> _Directions_:
Rewrite the lines of the entries below, from the line holding "When you register, you’ll" through the line holding "so on. For answering these mandatory", inclusive, with "bonus" replaced by "reward" and nothing else changed.

> _Data for this task_:
=== Begin Enclosure ===

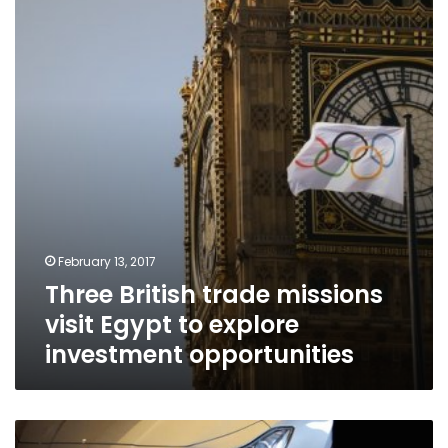
missions
visit
Egypt
to
explore
investment
opportunities
February 13, 2017
Three British trade missions
visit Egypt to explore
investment opportunities
US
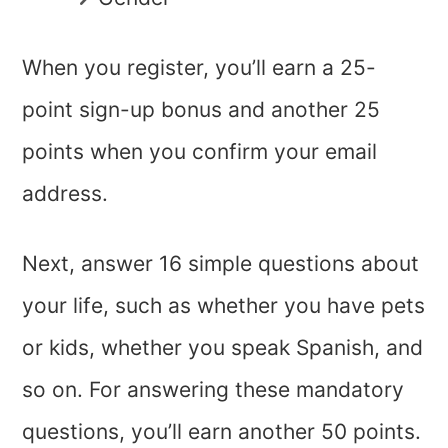
When you register, you’ll earn a 25-
point sign-up bonus and another 25
points when you confirm your email
address.
Next, answer 16 simple questions about
your life, such as whether you have pets
or kids, whether you speak Spanish, and
so on. For answering these mandatory
questions, you’ll earn another 50 points.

=== End Enclosure ===

> _Output of the exercise_:
When you register, you’ll earn a 25-
point sign-up reward and another 25
points when you confirm your email
address.
Next, answer 16 simple questions about
your life, such as whether you have pets
or kids, whether you speak Spanish, and
so on. For answering these mandatory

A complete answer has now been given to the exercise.